Experimental Bayesian calibration of trapped ion entangling operations

TL;DR

This paper presents an efficient Bayesian calibration protocol for trapped ion quantum gates, achieving high precision with minimal experimental cycles and rapid calibration times, applicable to various quantum architectures.

Contribution

The authors develop and experimentally validate a Bayesian calibration method for Molmer-Sorensen gates that reduces calibration time and improves accuracy in trapped ion quantum processors.

Findings

Median gate infidelity of 1.3e-3 achieved

Calibration completed in less than one minute

Requires approximately 1200 experimental cycles

Abstract

The performance of quantum gate operations is experimentally determined by how correct operational parameters can be determined and set, and how stable these parameters can be maintained. In addition, gates acting on different sets of qubits require unique sets of control parameters. Thus, an efficient multi-dimensional parameter estimation procedure is crucial to calibrate even medium sized quantum processors.
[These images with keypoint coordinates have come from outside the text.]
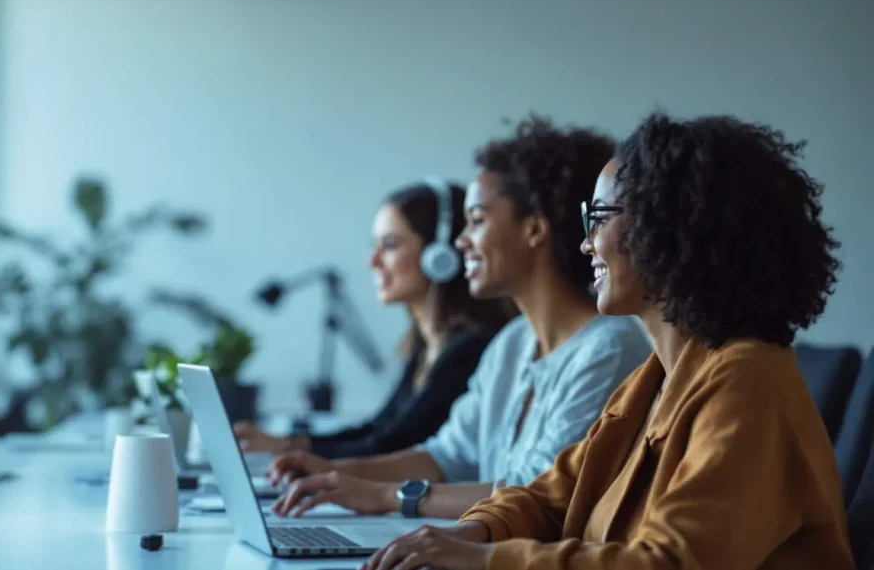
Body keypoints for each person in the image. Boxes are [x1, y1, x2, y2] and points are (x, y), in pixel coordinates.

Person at [363, 111, 855, 570]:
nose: (584, 243)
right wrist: (473, 532)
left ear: (669, 225)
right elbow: (552, 495)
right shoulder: (655, 379)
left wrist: (487, 559)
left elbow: (668, 562)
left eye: (598, 217)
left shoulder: (746, 384)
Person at [267, 114, 653, 520]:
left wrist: (386, 496)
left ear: (534, 231)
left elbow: (537, 495)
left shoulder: (608, 350)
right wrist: (334, 473)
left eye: (478, 221)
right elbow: (447, 455)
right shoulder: (512, 342)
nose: (460, 241)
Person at [236, 180, 516, 459]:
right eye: (375, 246)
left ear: (439, 256)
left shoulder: (471, 348)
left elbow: (393, 446)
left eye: (390, 245)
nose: (373, 261)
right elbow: (378, 429)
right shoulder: (427, 344)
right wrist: (285, 444)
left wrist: (298, 456)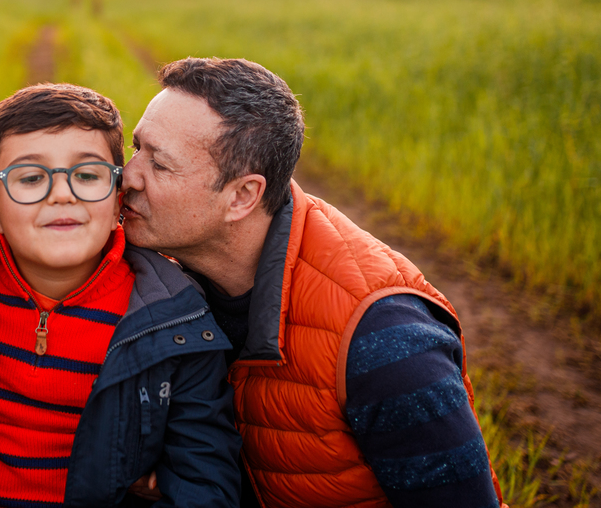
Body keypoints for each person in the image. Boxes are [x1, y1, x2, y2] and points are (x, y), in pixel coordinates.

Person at [121, 58, 509, 508]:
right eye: (136, 148)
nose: (128, 176)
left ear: (242, 196)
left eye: (160, 164)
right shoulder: (154, 277)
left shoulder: (383, 342)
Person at [0, 83, 242, 508]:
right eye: (30, 178)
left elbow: (205, 483)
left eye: (88, 175)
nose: (62, 194)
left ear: (118, 203)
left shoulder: (174, 319)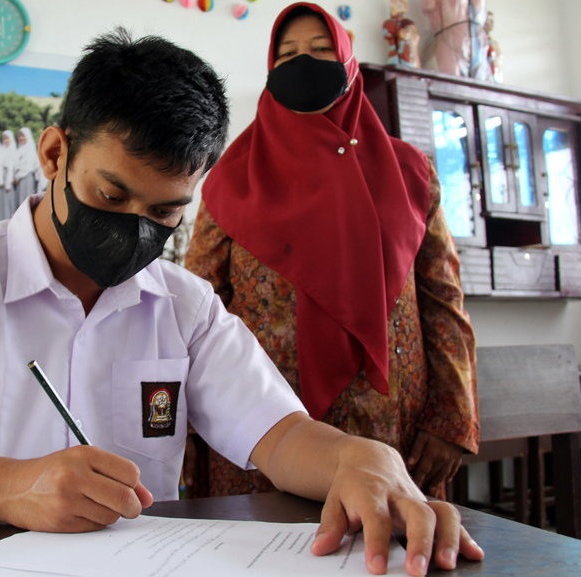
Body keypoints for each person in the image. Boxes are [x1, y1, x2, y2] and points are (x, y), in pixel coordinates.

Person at [0, 28, 483, 577]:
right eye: (111, 196)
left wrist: (361, 458)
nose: (134, 228)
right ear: (55, 154)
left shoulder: (183, 304)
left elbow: (282, 437)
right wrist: (9, 487)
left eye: (165, 212)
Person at [184, 2, 479, 500]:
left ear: (348, 64)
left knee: (382, 554)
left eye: (321, 51)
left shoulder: (411, 173)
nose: (304, 64)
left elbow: (442, 299)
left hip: (389, 425)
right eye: (289, 54)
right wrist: (187, 427)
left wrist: (452, 418)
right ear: (270, 68)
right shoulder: (233, 177)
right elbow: (196, 309)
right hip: (262, 423)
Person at [422, 0, 491, 81]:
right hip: (449, 42)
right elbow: (428, 7)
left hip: (478, 46)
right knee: (450, 84)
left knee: (481, 87)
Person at [382, 0, 420, 67]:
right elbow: (389, 35)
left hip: (407, 59)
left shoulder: (407, 23)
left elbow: (412, 37)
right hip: (395, 56)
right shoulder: (389, 23)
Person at [13, 126, 41, 208]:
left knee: (25, 200)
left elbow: (28, 167)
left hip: (26, 177)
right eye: (19, 136)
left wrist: (17, 177)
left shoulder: (30, 149)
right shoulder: (19, 149)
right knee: (20, 201)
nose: (21, 138)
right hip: (19, 179)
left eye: (23, 136)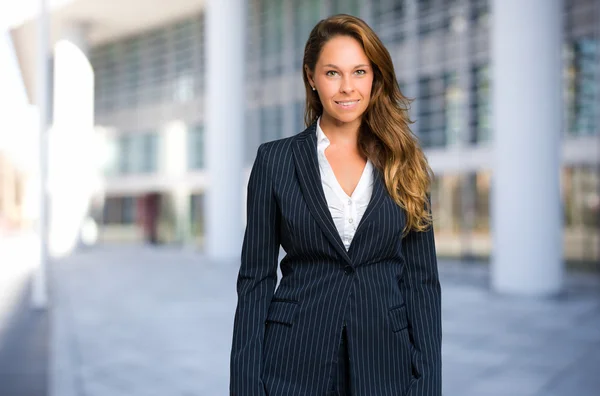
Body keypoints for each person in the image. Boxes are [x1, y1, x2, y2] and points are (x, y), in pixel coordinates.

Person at [230, 14, 441, 396]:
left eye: (359, 71)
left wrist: (428, 383)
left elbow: (422, 283)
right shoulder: (275, 161)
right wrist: (245, 386)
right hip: (293, 363)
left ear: (375, 76)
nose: (347, 87)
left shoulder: (405, 161)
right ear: (311, 77)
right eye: (332, 73)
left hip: (386, 364)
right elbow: (256, 281)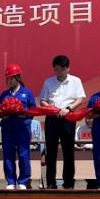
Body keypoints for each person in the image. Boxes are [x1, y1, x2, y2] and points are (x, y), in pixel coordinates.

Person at [39, 55, 86, 189]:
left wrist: (69, 108)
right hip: (52, 118)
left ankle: (68, 182)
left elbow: (81, 97)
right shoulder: (49, 82)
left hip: (68, 117)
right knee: (51, 151)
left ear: (67, 68)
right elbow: (43, 100)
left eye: (61, 70)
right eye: (56, 70)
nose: (58, 73)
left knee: (68, 151)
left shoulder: (75, 81)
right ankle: (51, 182)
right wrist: (50, 108)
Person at [0, 64, 36, 189]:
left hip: (22, 128)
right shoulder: (3, 95)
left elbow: (33, 110)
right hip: (7, 128)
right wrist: (3, 115)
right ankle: (10, 181)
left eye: (11, 78)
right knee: (8, 154)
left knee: (23, 154)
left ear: (18, 78)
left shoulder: (27, 93)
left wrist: (26, 115)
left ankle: (23, 181)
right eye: (7, 79)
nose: (9, 81)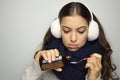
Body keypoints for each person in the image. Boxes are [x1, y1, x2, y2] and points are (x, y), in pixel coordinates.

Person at [18, 2, 119, 80]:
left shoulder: (99, 60)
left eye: (81, 31)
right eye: (66, 31)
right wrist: (36, 66)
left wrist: (93, 78)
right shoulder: (47, 53)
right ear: (57, 30)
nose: (73, 39)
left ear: (91, 31)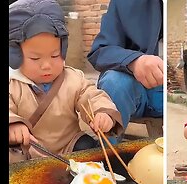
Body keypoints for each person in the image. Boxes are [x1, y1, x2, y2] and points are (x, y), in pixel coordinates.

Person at [9, 0, 123, 163]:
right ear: (15, 56)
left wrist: (102, 113)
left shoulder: (73, 78)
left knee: (92, 150)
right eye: (35, 58)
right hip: (30, 150)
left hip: (68, 146)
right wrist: (12, 125)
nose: (47, 65)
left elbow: (91, 96)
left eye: (55, 55)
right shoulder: (12, 83)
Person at [87, 0, 163, 142]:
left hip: (170, 93)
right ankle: (108, 159)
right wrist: (135, 61)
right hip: (140, 88)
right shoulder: (123, 3)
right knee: (114, 82)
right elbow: (101, 50)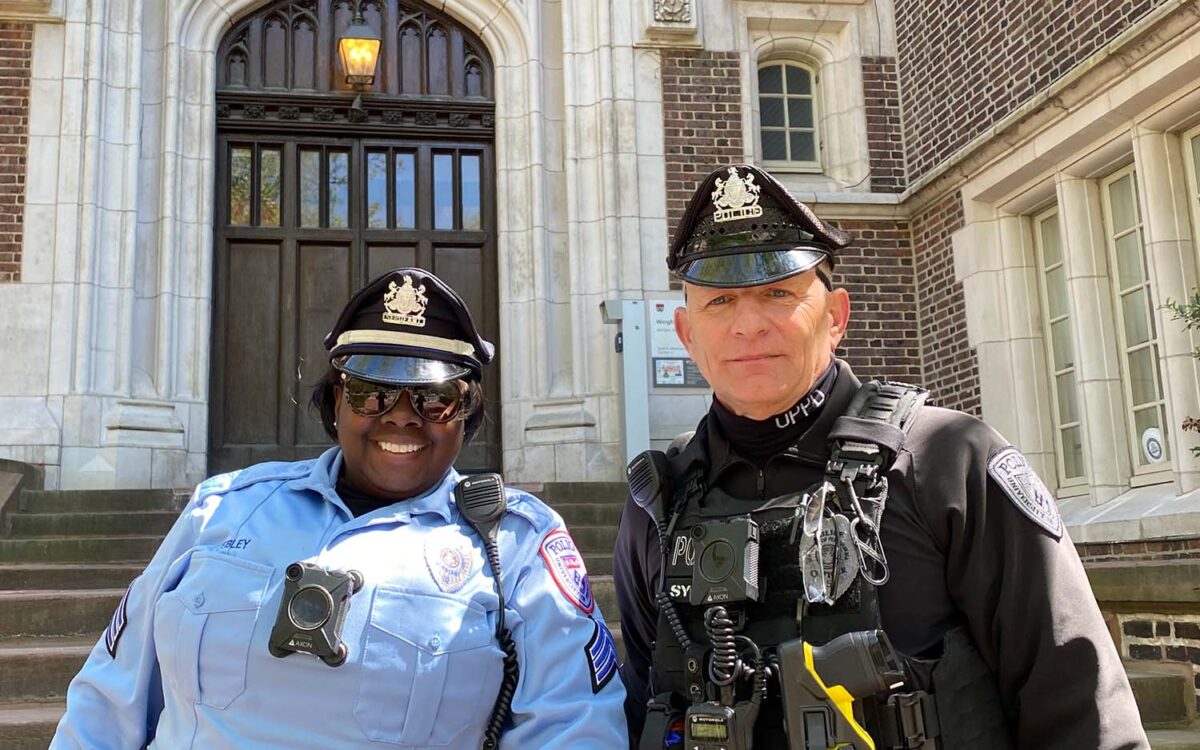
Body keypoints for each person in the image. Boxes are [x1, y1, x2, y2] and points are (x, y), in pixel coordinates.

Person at [613, 164, 1149, 750]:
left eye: (778, 293)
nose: (748, 325)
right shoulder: (657, 507)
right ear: (688, 334)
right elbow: (643, 705)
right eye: (720, 303)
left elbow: (1081, 709)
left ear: (836, 316)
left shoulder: (948, 463)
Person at [51, 268, 628, 749]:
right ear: (332, 401)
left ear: (468, 414)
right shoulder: (222, 510)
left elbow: (574, 729)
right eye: (368, 390)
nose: (401, 415)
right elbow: (106, 704)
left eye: (434, 397)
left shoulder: (516, 545)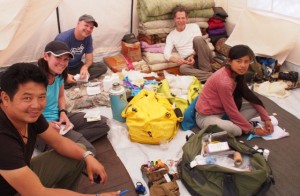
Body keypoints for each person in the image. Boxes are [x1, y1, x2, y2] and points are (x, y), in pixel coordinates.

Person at [0, 63, 119, 195]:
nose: (36, 105)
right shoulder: (3, 140)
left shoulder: (30, 115)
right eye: (27, 98)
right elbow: (38, 193)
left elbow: (59, 142)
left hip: (21, 177)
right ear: (5, 98)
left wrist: (87, 157)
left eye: (41, 97)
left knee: (81, 151)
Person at [36, 40, 110, 154]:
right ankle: (57, 142)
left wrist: (63, 112)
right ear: (46, 56)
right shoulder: (35, 81)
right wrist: (46, 125)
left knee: (103, 123)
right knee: (88, 151)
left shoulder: (59, 75)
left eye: (65, 59)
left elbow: (60, 97)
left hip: (59, 119)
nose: (62, 62)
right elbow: (24, 113)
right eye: (58, 57)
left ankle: (65, 141)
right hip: (41, 126)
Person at [195, 45, 274, 136]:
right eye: (238, 61)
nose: (243, 65)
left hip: (223, 111)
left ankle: (238, 123)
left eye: (246, 62)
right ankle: (238, 125)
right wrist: (253, 130)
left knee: (256, 105)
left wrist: (266, 119)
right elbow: (231, 110)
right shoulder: (224, 81)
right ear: (230, 61)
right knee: (235, 130)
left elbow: (249, 95)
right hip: (206, 116)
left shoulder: (237, 73)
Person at [164, 6, 213, 82]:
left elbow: (200, 44)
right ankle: (211, 76)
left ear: (187, 18)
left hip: (201, 55)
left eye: (183, 18)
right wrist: (177, 60)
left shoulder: (194, 27)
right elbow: (166, 54)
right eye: (178, 18)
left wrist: (192, 56)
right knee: (182, 69)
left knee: (198, 39)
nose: (181, 20)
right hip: (188, 61)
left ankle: (205, 72)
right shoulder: (171, 36)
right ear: (174, 19)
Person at [55, 14, 107, 86]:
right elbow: (55, 64)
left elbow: (89, 59)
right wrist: (65, 75)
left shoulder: (88, 37)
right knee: (57, 79)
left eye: (91, 28)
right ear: (78, 23)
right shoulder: (62, 39)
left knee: (102, 67)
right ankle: (70, 80)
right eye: (86, 25)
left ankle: (75, 80)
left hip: (77, 67)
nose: (88, 29)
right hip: (63, 69)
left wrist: (85, 67)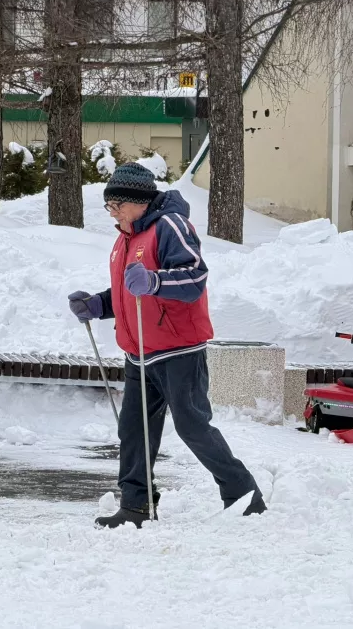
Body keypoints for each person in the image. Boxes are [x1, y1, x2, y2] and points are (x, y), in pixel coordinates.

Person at [68, 162, 266, 528]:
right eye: (109, 206)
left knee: (193, 426)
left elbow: (194, 278)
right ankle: (136, 506)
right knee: (133, 430)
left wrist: (154, 282)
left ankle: (244, 496)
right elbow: (134, 292)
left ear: (140, 202)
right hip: (139, 352)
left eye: (118, 206)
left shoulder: (171, 226)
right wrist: (99, 304)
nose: (113, 213)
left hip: (178, 351)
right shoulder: (125, 238)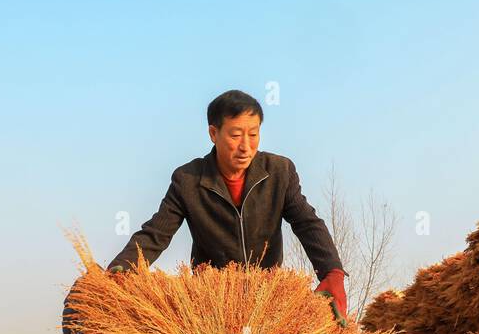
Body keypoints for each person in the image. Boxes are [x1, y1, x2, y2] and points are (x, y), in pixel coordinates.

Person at [108, 89, 348, 321]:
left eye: (253, 134)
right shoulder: (188, 180)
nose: (246, 146)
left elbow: (307, 223)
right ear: (214, 133)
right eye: (235, 135)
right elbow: (155, 234)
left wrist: (332, 271)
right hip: (210, 304)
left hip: (267, 302)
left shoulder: (279, 172)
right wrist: (120, 271)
Here, we develop and characterize an efficient calibration protocol to automatically estimate and adjust experimental parameters of the widely used Molmer-Sorensen entangling gate operation in a trapped ion quantum information processor. The protocol exploits Bayesian parameter estimation methods which includes a stopping criterion based on a desired gate infidelity. We experimentally demonstrate a median gate infidelity of $1.3(1)\cdot10^{-3}$, requiring only $1200\pm500$ experimental cycles, while completing the entire gate calibration procedure in less than one minute. This approach is applicable to other quantum information processor architectures with known or sufficiently characterized theoretical models.